• [Given passage]:
:::

Data is obtained through a series of piped functions: sc_init(), sc_filter(), sc_select(), sc_year(), and sc_get(). Unfortunately, the sc_year() function can only take a single-year entry. To simplify the process of grabbing the same data over the course of several years, a simple function was created.

get.data <- function(year, vars.vector){
  print(paste("Grabbing data for",year))
  rscorecard::sc_init() %>%
    rscorecard::sc_filter(ccbasic %in% c(24:32)) %>%
    rscorecard::sc_select_(vars.vector) %>%
    rscorecard::sc_year(year) %>%
    rscorecard::sc_get()
}

As mentioned earlier, the data collection began back in the 1900’s. As it turns out, the variables of interest to our group, earnings later in life and tuition, were not recorded until 2000. Therefore, the earlier years are excluded from our analysis.

years <- c(2000:as.numeric(format(Sys.Date(), "%Y")))
csb.data <- dplyr::bind_rows( lapply(years, get.data, vars_to_pull) )

1.2 Continual Aquisition

The server which hosts the college data only allows up to 100 calls at a given time. Due to the use of Github Actions to automatically re-render the report after any changes pushed to the main branch, this access limitation makes it impractical for long-term data sourcing. Therefore, the compiled data was converted into a csv file and stored remotely in Google’s cloud service (Google Drive) to facilitate unrestricted access to the data.

write.csv(csb.data, "CollegeScorecardData20to21.csv", row.names=F)

The data stored on Google Drive can henceforth be obtained through a download using the id of the file and the following Google address to access it.

id <- "1Sfa6V3vhxQU3wDMTKsPUpnkp9DX8gsOK"
csb.data <- read.csv(sprintf("https://docs.google.com/uc?id=%s&export=download", id))

:::

• [Entries drawn from a collection]:
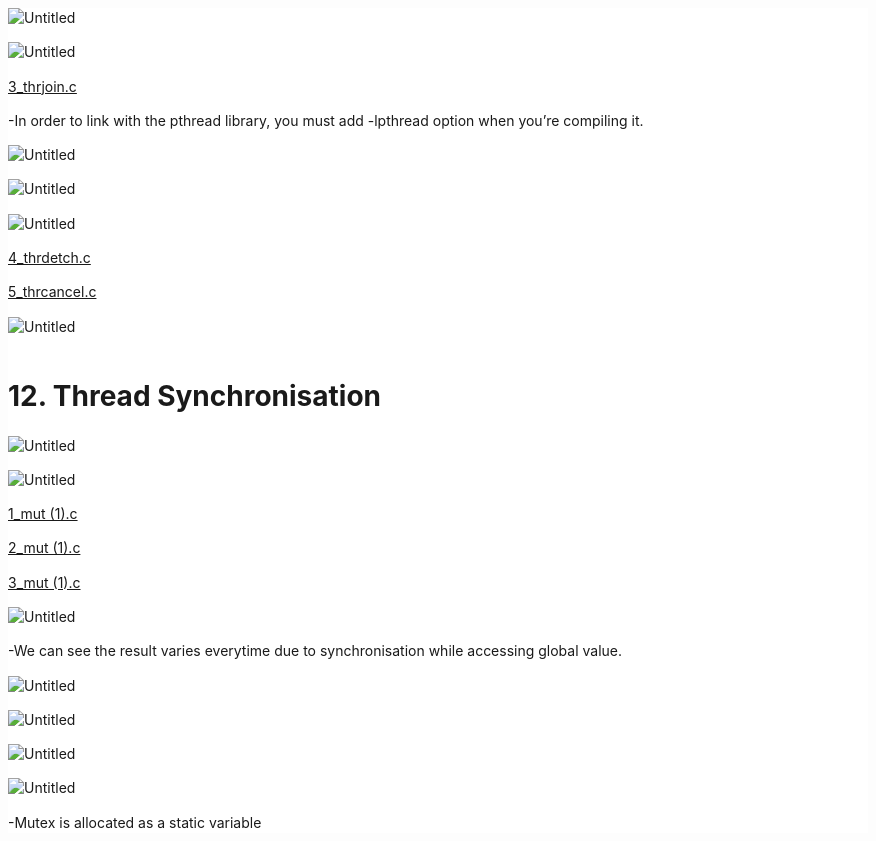 ![Untitled](https://s3-us-west-2.amazonaws.com/secure.notion-static.com/420042d1-5088-48cd-8837-29770890464a/Untitled.png)

![Untitled](https://s3-us-west-2.amazonaws.com/secure.notion-static.com/e4750231-ae12-4a5a-83cc-eabfc42f399b/Untitled.png)

[3_thrjoin.c](https://s3-us-west-2.amazonaws.com/secure.notion-static.com/c722dcd7-6e0b-4e98-8349-20b2c733184b/3_thrjoin.c)

-In order to link with the pthread library, you must add -lpthread option when you’re compiling it.

![Untitled](https://s3-us-west-2.amazonaws.com/secure.notion-static.com/cf490be1-c5b2-41db-b40f-dcc99af065c3/Untitled.png)

![Untitled](https://s3-us-west-2.amazonaws.com/secure.notion-static.com/1c41ff00-d784-42bf-ab9a-d43bc8eed8cf/Untitled.png)

![Untitled](https://s3-us-west-2.amazonaws.com/secure.notion-static.com/d4805fc7-61c8-4b88-85a4-0d72b0d4c56a/Untitled.png)

[4_thrdetch.c](https://s3-us-west-2.amazonaws.com/secure.notion-static.com/dff6786f-2639-45ae-89ea-620a75350635/4_thrdetch.c)

[5_thrcancel.c](https://s3-us-west-2.amazonaws.com/secure.notion-static.com/9da492f7-c4a2-43b8-a914-e9293fb25548/5_thrcancel.c)

![Untitled](https://s3-us-west-2.amazonaws.com/secure.notion-static.com/5df25865-a5f3-46c4-9069-d08cc1cb3653/Untitled.png)

# 12. Thread Synchronisation

![Untitled](https://s3-us-west-2.amazonaws.com/secure.notion-static.com/22637e48-8c08-4493-97a3-b7635ad83e51/Untitled.png)

![Untitled](https://s3-us-west-2.amazonaws.com/secure.notion-static.com/55789cd1-7a08-4c4c-9ce3-46243527c4d8/Untitled.png)

[1_mut (1).c](https://s3-us-west-2.amazonaws.com/secure.notion-static.com/c5df3019-b876-48d4-b1fa-ec2d9922e475/1_mut_(1).c)

[2_mut (1).c](https://s3-us-west-2.amazonaws.com/secure.notion-static.com/335bef55-90e5-4ffd-9076-3451d311b462/2_mut_(1).c)

[3_mut (1).c](https://s3-us-west-2.amazonaws.com/secure.notion-static.com/a0a83238-0f0e-47f0-b766-cbc5b87cc369/3_mut_(1).c)

![Untitled](https://s3-us-west-2.amazonaws.com/secure.notion-static.com/9d378e8c-fab0-4fdf-b62d-517dc34719c4/Untitled.png)

-We can see the result varies everytime due to synchronisation while accessing global value.

![Untitled](https://s3-us-west-2.amazonaws.com/secure.notion-static.com/5b53b6ae-b285-4881-b4a8-ee5d05d3719c/Untitled.png)

![Untitled](https://s3-us-west-2.amazonaws.com/secure.notion-static.com/e7a73262-a871-4b3c-9207-74828e09cb9b/Untitled.png)

![Untitled](https://s3-us-west-2.amazonaws.com/secure.notion-static.com/28952e4a-4c99-469c-a85d-c0db4405aba9/Untitled.png)

![Untitled](https://s3-us-west-2.amazonaws.com/secure.notion-static.com/c70d6717-68fa-4c27-8f94-b5fd5a33c388/Untitled.png)

-Mutex is allocated as a static variable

:::

• [Directive 1]: Transcribe the College Scorecard passage starting at the words "The server which" and ending after the words "to access it.".
• [Directive 2]: Extract each line of the records that holds the string "value".
The College Scorecard passage and the records come from different sources.

• [Expected answer 1]:
The server which hosts the college data only allows up to 100 calls at a given time. Due to the use of Github Actions to automatically re-render the report after any changes pushed to the main branch, this access limitation makes it impractical for long-term data sourcing. Therefore, the compiled data was converted into a csv file and stored remotely in Google’s cloud service (Google Drive) to facilitate unrestricted access to the data.

write.csv(csb.data, "CollegeScorecardData20to21.csv", row.names=F)

The data stored on Google Drive can henceforth be obtained through a download using the id of the file and the following Google address to access it.

• [Expected answer 2]:
-We can see the result varies everytime due to synchronisation while accessing global value.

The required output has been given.